YOUR TASK: In the copy, include every entry exactly but none of the images.

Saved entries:
- Opening Delimiter -
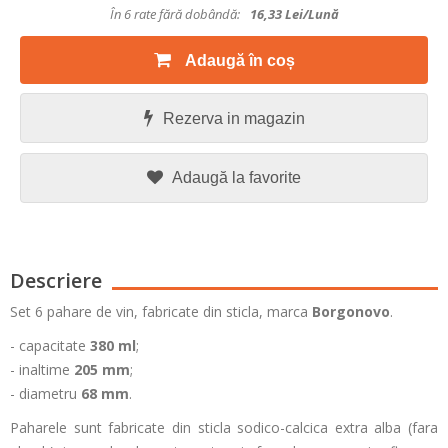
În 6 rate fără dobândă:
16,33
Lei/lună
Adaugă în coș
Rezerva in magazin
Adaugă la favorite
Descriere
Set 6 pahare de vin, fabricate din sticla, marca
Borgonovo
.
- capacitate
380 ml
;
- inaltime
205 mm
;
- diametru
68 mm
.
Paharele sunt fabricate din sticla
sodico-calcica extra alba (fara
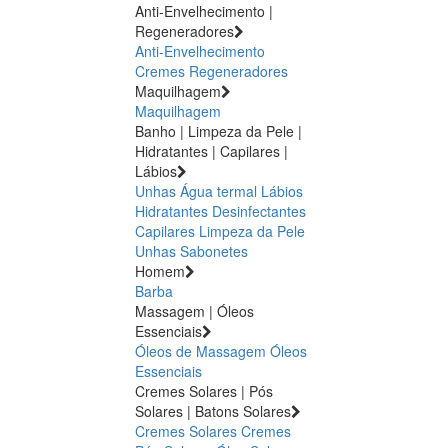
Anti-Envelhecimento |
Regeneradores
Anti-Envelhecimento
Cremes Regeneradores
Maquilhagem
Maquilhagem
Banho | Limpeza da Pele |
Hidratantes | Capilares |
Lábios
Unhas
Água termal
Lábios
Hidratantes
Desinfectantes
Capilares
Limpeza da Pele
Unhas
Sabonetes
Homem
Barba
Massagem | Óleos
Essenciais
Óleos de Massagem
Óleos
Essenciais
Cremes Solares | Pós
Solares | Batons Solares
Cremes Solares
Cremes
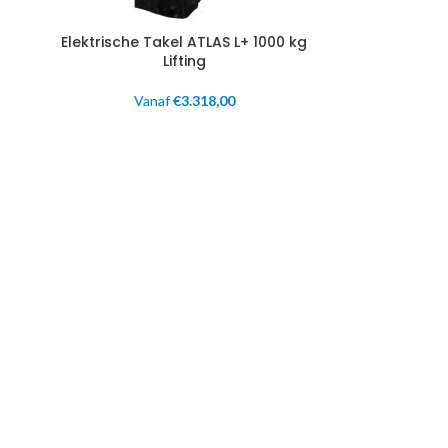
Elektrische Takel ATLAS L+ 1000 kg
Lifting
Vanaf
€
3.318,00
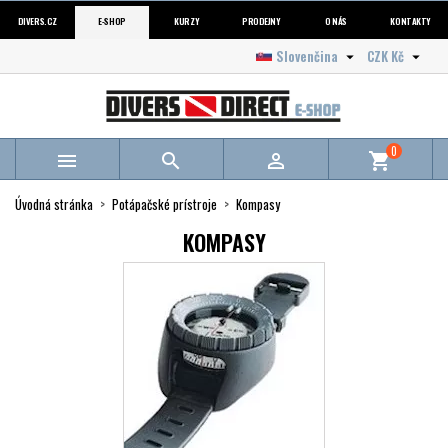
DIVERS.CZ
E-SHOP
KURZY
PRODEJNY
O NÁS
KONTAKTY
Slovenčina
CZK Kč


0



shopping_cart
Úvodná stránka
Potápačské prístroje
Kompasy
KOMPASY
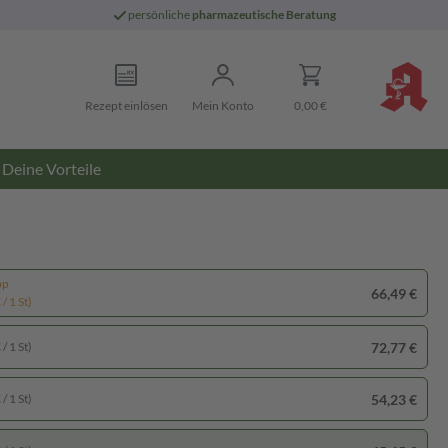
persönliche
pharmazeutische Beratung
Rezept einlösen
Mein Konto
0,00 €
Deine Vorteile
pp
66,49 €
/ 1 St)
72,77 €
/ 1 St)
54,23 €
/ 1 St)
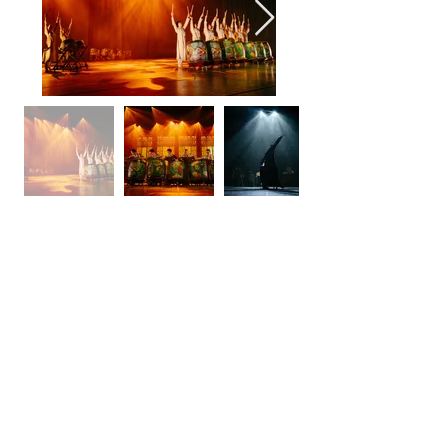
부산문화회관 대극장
- Closing Delimiter -
RESPONSE AREA:
În 6 rate fără dobândă:
16,33
Lei/lună
Adaugă în coș
Rezerva in magazin
Adaugă la favorite
Descriere
Set 6 pahare de vin, fabricate din sticla, marca
Borgonovo
.
- capacitate
380 ml
;
- inaltime
205 mm
;
- diametru
68 mm
.
Paharele sunt fabricate din sticla
sodico-calcica extra alba (fara
Anti-Envelhecimento |
Regeneradores
Anti-Envelhecimento
Cremes Regeneradores
Maquilhagem
Maquilhagem
Banho | Limpeza da Pele |
Hidratantes | Capilares |
Lábios
Unhas
Água termal
Lábios
Hidratantes
Desinfectantes
Capilares
Limpeza da Pele
Unhas
Sabonetes
Homem
Barba
Massagem | Óleos
Essenciais
Óleos de Massagem
Óleos
Essenciais
Cremes Solares | Pós
Solares | Batons Solares
Cremes Solares
Cremes
Elektrische Takel ATLAS L+ 1000 kg
Lifting
Vanaf
€
3.318,00
DIVERS.CZ
E-SHOP
KURZY
PRODEJNY
O NÁS
KONTAKTY
Slovenčina
CZK Kč


0



shopping_cart
Úvodná stránka
Potápačské prístroje
Kompasy
KOMPASY
persönliche
pharmazeutische Beratung
Rezept einlösen
Mein Konto
0,00 €
Deine Vorteile
pp
66,49 €
/ 1 St)
72,77 €
/ 1 St)
54,23 €
/ 1 St)
부산문화회관 대극장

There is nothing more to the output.